Earlier in the year I was loaned a sample of the upgraded SWFA 3-15×42. Perhaps upgraded is the wrong word, because I don’t know that it’s actually intended to replace the 3-9×42, but it would just make sense. As Nigel might say, “This one goes to fifteen. Well that’s six more, innit?” I thought it would make sense to compare them and see how that turned out.

The newer 3-15×42 has a side focus knob. One of the things I wanted to compare was whether that resulted in better capability for precision. Before I did that, I needed to establish a baseline with my tried and true 3-9×42. What follows is my submission of evidence that I actually made my journey to the dark land of parallax and returned to tell the tale…

Plan A: “No plan survives first contact with the enemy.”

Armed with the On Target TDS program and some of the proprietary targets that go with it, I set out to attempt to induce parallax error at 100 yards. Those of you who are smarter than me (only the 7,000,000,000 who have that distinction) may have already spotted the flaw.

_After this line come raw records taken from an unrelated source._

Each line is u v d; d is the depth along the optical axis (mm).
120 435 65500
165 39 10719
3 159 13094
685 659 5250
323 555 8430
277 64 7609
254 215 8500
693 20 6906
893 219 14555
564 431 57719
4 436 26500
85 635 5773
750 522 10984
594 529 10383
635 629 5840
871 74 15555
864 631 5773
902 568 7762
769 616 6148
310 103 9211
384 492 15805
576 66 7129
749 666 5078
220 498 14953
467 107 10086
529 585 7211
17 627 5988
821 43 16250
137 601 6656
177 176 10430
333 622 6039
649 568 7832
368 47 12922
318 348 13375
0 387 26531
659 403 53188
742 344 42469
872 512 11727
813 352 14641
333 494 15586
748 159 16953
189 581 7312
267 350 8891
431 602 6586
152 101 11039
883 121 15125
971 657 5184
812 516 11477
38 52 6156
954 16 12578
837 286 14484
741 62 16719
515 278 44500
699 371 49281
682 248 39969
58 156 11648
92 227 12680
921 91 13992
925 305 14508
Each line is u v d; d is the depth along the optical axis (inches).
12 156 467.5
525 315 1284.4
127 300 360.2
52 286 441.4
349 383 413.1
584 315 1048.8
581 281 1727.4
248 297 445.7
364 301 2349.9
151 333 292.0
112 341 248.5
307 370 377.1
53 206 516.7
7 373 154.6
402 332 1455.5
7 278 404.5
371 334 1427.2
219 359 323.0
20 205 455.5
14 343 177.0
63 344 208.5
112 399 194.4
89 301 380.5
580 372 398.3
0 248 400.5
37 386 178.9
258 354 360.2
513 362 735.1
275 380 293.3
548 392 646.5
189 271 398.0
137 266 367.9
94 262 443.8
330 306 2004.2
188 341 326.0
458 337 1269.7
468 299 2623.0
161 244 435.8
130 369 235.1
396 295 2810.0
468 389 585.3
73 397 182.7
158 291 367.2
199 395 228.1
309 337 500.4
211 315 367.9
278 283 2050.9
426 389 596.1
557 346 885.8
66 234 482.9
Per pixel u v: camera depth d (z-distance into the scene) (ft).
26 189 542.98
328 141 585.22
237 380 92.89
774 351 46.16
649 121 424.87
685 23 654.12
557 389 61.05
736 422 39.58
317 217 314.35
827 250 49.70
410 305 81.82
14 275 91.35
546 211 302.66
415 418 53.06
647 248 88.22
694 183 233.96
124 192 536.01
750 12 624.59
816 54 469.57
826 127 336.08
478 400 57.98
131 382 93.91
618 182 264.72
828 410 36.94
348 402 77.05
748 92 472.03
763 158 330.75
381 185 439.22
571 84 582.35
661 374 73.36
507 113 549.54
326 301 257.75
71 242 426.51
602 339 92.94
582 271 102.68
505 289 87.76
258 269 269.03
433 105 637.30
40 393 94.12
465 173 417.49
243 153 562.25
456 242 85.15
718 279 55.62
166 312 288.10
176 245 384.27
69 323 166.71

I have to reverse engineer my grand plans to some degree, because this happened a couple months ago, but the plan seems to have been to shoot 3-4 sessions of 12 shot experiments. Each target consisted of three columns of four bulls. For those actually keeping track that’s one shot per bull. Since I had three columns, for the left column I would put my eye as far left in the scope’s eyebox as I could while still being able to see the target. For the center column I carefully aligned my eye in the center. For the right column I moved my eye to the far right. I shot them from left to right, which would mean that each group was formed in a “round robin” fashion to reduce the possibility that something would make one group better than the others due to some outside condition. After a few outings I should have collected large enough sample sizes to be able to tell something.

After shooting the 12 shots I compiled the results into three groups of four shots, one for each column, using On Target TDS. On target allows for precise measurement of group size in extreme spread and mean radius, the location of the exact group center, and the measurement of the distance of the actual group center from the point of aim in terms of horizontal, vertical, and total deviation.

The raw targets look like this:


Here are the composite groups:


Parallax Left


Parallax Center


Parallax Right


Parallax Sum

After analyzing my first target I remember being confused. In retrospect I should not have been thinking anything after only four shots on target, but I did not see what I had expected to see, which was three distinct points of impact that correlated directly to the directional change in eye position. Nothing in life ever turns out that perfect.

Later in the day I tried again with exactly the same format. This time I felt like I shot a little better. Note that in this case the group centers were all very similar. There are differences in group size, but I felt that could be easily attributable to having more difficulty with sight picture and eyestrain at the edge of the eyebox.


PM Parallax Left


PM Parallax Center


PM Parallax Right


PM Total Parallax

You might have noticed little to no shift in the point of impact in the last three shot groups and the composite total.  I noticed that too.  I now had a total of 24 rounds telling me something different than I expected. I started considering something that I should have thought of before shooting. I emailed SWFA and asked them what the parallax was set to in the scope. Skylar answered the same day with the following: “The SS 3-9 has a fixed parallax set at 100 yards. “ Trying to induce parallax error at the precise distance that the scope is set to be parallax free is not a really good idea for those of you that are sane and well-adjusted.

Plan B: Trying to induce parallax at a distance other than the factory setting.

After hearing from Skylar, I set about researching the problem a little more. I found something interesting on the internet here: (scroll down to post #6 by LouBoyd).

Using his equation, RT = RS(Dt-Ds)/Ds, I figured out that at 200 yards the possible parallax error was equal to the radius of my objective lens, or approximately 0.827”. I used 200 yards because of my overdue shooting goal, which is to be able to hit a 4” target within that distance under a wide variety of conditions (understated). 0.827” isn’t much, but I decided to test at 200 anyway.

I placed three targets at 200 and shot them in round robin fashion, with 6 shots each. Here you go:


200 Parallax Left


200 Parallax Center


200 Parallax Right;

Here is a composite target of all 18 shots:

Total Parallax 200

Here is a chart of the deviation, in MOA, of each group.

Parallax Chart

Here is a chart of the mean radius if each group, also expressed in MOA:

Mean Radius Parallax Tests

After seeing that the group that should have been pretty good was not, and that the groups that should have not looked as good, but did not, and after not seeing any particular shift in point of impact, and, after seeing that my groups at 200 yards in which I tried to induce parallax were better than the groups I fired at the distance at which my scope is parallax free… I decided the following:

While parallax is a real thing, the importance of it isn’t universal to all shooters. For long range it’s going to be more important. For my purposes, there are more important things to work on, like follow through, which is what I think happened with the “center eye” target at 200. Once again, it comes down to fundamentals.